Itulah politisi, hari ini bilang ”A”, besok bisa saja berubah jadi yang lain. Seperti halnya Zaenal Ma’arif. Wakil Ketua DPR dari Fraksi Bintang Reformasi itu beberapa waktu lalu mengejutkan banyak pihak ketika ia mengeluarkan pernyataan mundur dari jabatan Wakil Ketua DPR.
Tindakan ini diambil Zaenal setelah ia gagal terpilih sebagai ketua Partai Bintang Reformasi (PBR) dalam Muktamar PBR di Bali, 25 April 2006 lalu. Dia menilai jabatan itu tidak layak lagi dia pegang. ”Itu bentuk pertanggungjawaban saya. Kekalahan saya menunjukkan saya tidak pantas sebagai pimpinan.

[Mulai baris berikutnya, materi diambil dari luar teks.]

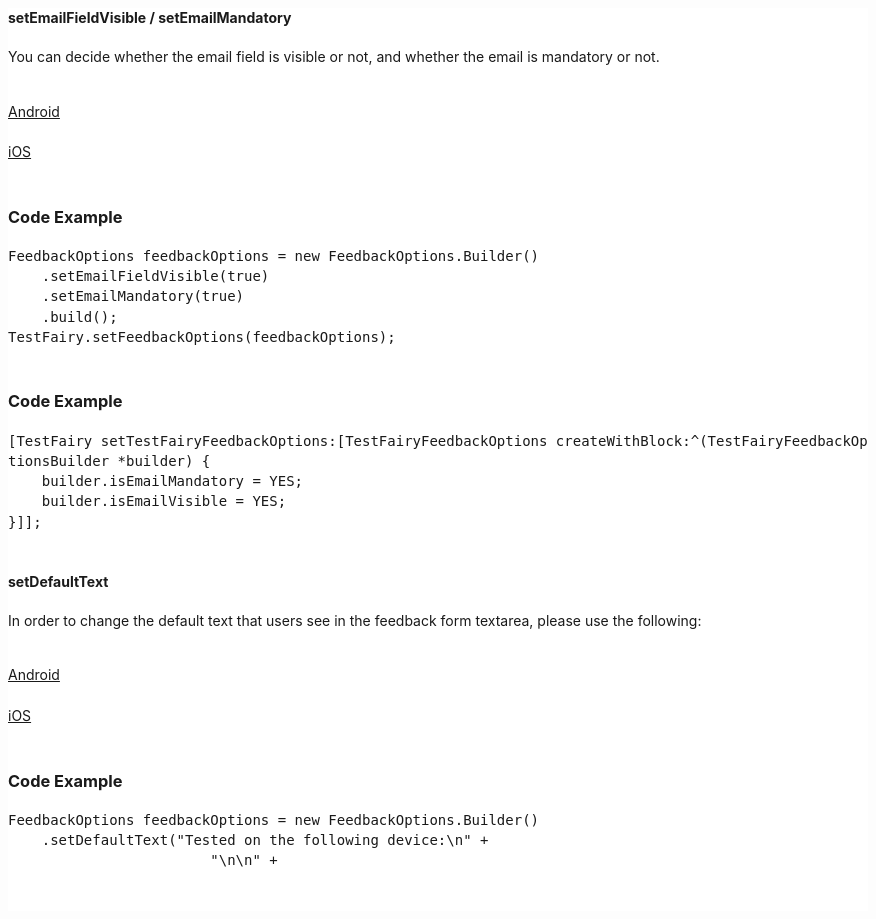 #### <a name="setEmailFieldVisible"></a>setEmailFieldVisible / setEmailMandatory

You can decide whether the email field is visible or not, and whether the email is mandatory or not.

<div data-duration-in="300" data-duration-out="100" class="docs-tabs w-tabs">
    <div class="docs-tabs-menu w-tab-menu" style="flex-wrap: wrap;">
        <a data-w-tab="tab-android" class="docs-tab w-inline-block w-tab-link w--current" style="margin: 2px;" href="#android">
            <div>Android</div>
        </a>
        <a data-w-tab="tab-ios" class="docs-tab w-inline-block w-tab-link" style="margin: 2px;" href="#ios-objc">
            <div>iOS</div>
        </a>
    </div>
    <div class="docs-tabs-content w-tab-content">
        <div data-w-tab="tab-android" class="w-tab-pane w--tab-active">
            <h3>Code Example</h3>
            <pre>
FeedbackOptions feedbackOptions = new FeedbackOptions.Builder()
    .setEmailFieldVisible(true)
    .setEmailMandatory(true)
    .build();
TestFairy.setFeedbackOptions(feedbackOptions);
            </pre>
        </div>
        <div data-w-tab="tab-ios" class="w-tab-pane">
            <h3>Code Example</h3>
            <pre>
[TestFairy setTestFairyFeedbackOptions:[TestFairyFeedbackOptions createWithBlock:^(TestFairyFeedbackOptionsBuilder *builder) {
    builder.isEmailMandatory = YES;
    builder.isEmailVisible = YES;
}]];
            </pre>
        </div>
    </div>
</div>


#### <a name="setDefaultText"></a>setDefaultText

In order to change the default text that users see in the feedback form textarea, please use the following:

<div data-duration-in="300" data-duration-out="100" class="docs-tabs w-tabs">
    <div class="docs-tabs-menu w-tab-menu" style="flex-wrap: wrap;">
        <a data-w-tab="tab-android" class="docs-tab w-inline-block w-tab-link w--current" style="margin: 2px;" href="#android">
            <div>Android</div>
        </a>
        <a data-w-tab="tab-ios" class="docs-tab w-inline-block w-tab-link" style="margin: 2px;" href="#ios-objc">
            <div>iOS</div>
        </a>
    </div>
    <div class="docs-tabs-content w-tab-content">
        <div data-w-tab="tab-android" class="w-tab-pane w--tab-active">
            <h3>Code Example</h3>
            <pre>
FeedbackOptions feedbackOptions = new FeedbackOptions.Builder()
    .setDefaultText("Tested on the following device:\n" +
                        "\n\n" +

Mulai besok saya mengundurkan diri sebagai Wakil Ketua DPR. Saya tidak pantas di sana,” kata Zaenal kala itu.
Sikap Zaenal ini menimbulkan banyak komentar. Ditengah hilangnya etika dalam perpolitikan Indonesia, tindakan Zaenal ini dianggap sebuah pelajaran politik baru. Ilmuwan politik dari Universitas Gadjah Mada, Riswandha Imawan, dan Sekjen Forum Masyarakat Peduli Parlemen Sebastian Salang memuji langkah Zaenal yang telah memulai tradisi baru dalam politik Indonesia.
Tapi siapa sangka, seminggu kemudian, 1 Mei 2006, di Solo, Zaenal mencabut pernyataan mundurnya tersebut. Ia tetap ingin duduk di kursi pimpinan DPR. Keputusan itu, katanya, diambil setelah berkonsultasi dengan beberapa tokoh yang memintanya jangan mundur.

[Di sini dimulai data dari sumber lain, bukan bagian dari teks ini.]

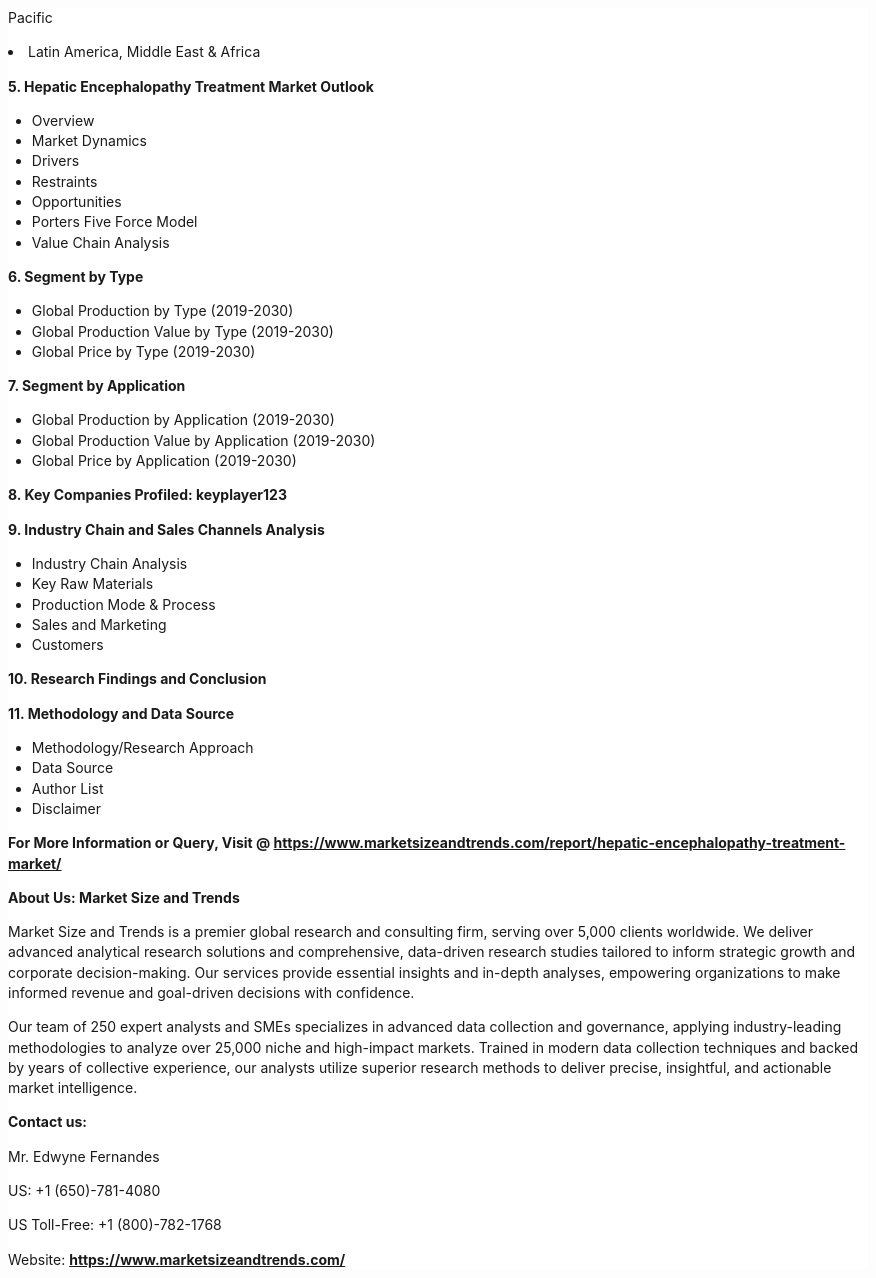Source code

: Pacific</li><li>Latin America, Middle East &amp; Africa</li></ul><p><strong>5. Hepatic Encephalopathy Treatment Market Outlook</strong></p><ul><li>Overview</li><li>Market Dynamics</li><li>Drivers</li><li>Restraints</li><li>Opportunities</li><li>Porters Five Force Model</li><li>Value Chain Analysis&nbsp;</li></ul><p><strong>6. Segment by Type</strong></p><ul><li>Global Production by Type (2019-2030)</li><li>Global Production Value by Type (2019-2030)</li><li>Global Price by Type (2019-2030)</li></ul><p><strong>7. Segment by Application</strong></p><ul><li>Global Production by Application (2019-2030)</li><li>Global Production Value by Application (2019-2030)</li><li>Global Price by Application (2019-2030)</li></ul><p><strong>8. Key Companies Profiled: keyplayer123</strong></p><p><strong>9. Industry Chain and Sales Channels Analysis</strong></p><ul><li>Industry Chain Analysis</li><li>Key Raw Materials</li><li>Production Mode &amp; Process</li><li>Sales and Marketing</li><li>Customers</li></ul><p><strong>10. Research Findings and Conclusion</strong></p><p><strong>11. Methodology and Data Source</strong></p><ul><li>Methodology/Research Approach</li><li>Data Source</li><li>Author List</li><li>Disclaimer</li></ul></p><p><strong>For More Information or Query, Visit @ <a href="https://www.marketsizeandtrends.com/report/hepatic-encephalopathy-treatment-market/">https://www.marketsizeandtrends.com/report/hepatic-encephalopathy-treatment-market/</a></strong></p><p><strong>About Us: Market Size and Trends</strong></p><p>Market Size and Trends is a premier global research and consulting firm, serving over 5,000 clients worldwide. We deliver advanced analytical research solutions and comprehensive, data-driven research studies tailored to inform strategic growth and corporate decision-making. Our services provide essential insights and in-depth analyses, empowering organizations to make informed revenue and goal-driven decisions with confidence.</p><p>Our team of 250 expert analysts and SMEs specializes in advanced data collection and governance, applying industry-leading methodologies to analyze over 25,000 niche and high-impact markets. Trained in modern data collection techniques and backed by years of collective experience, our analysts utilize superior research methods to deliver precise, insightful, and actionable market intelligence.</p><p><strong>Contact us:</strong></p><p>Mr. Edwyne Fernandes</p><p>US: +1 (650)-781-4080</p><p>US Toll-Free: +1 (800)-782-1768</p><p>Website: <strong><a href="https://www.marketsizeandtrends.com/">https://www.marketsizeandtrends.com/</a></strong></p>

Kontan sikap Zaenal yang berbalik 180 derajat ini menimbulkan komentar baru. Salah satunya muncul dari anggota Fraksi Partai Demokrat, Boy Saul. Ia menilai sikap Zaenal itu sangatlah tidak etis karena menarik kembali janjinya mundur dari Wakil Ketua DPR. Kritik Boy tersebut disampaikan dalam Rapat Paripurna DPR, Senin (1/5), seusai Ketua DPR Agung Laksono membuka Masa Persidangan IV Tahun Sidang 2005-2006. ”Pernyataan Zaenal sangat tidak etis dan mengurangi kredibilitasnya sebagai politisi,” katanya.
Sementara, Zaenal yang duduk dibarisan pimpinan DPR dalam sidang itu (di sisi kiri Muhaimin Iskandar dari Fraksi Kebangkitan Bangsa) hanya diam. Ia merapatkan tangan di mulut sambil menopang muka. Dikerumuni wartawan seusai rapat, Zaenal juga tak berkomentar, hanya tersenyum saja.
Dalam rapat paripurna tersebut Boy juga menghendaki kursi pimpinan DPR dibagi secara proporsional berdasarkan perolehan kursi seperti pimpinan komisi. Ia mendesak Ketua DPR Agung Laksono agar segera mengagendakan pertemuan pimpinan DPR dan pimpinan fraksi guna membicarakan komposisi pimpinan DPR yang baru.
F-PD menghendaki komposisi pimpinan DPR dibagi secara proporsional. Jika hal itu terjadi, F-PD yang memiliki kursi empat besar bisa mendapat jatah. Menanggapi usul itu, Agung hanya menjawab singkat, ”Pada saatnya nanti akan kita bicarakan.”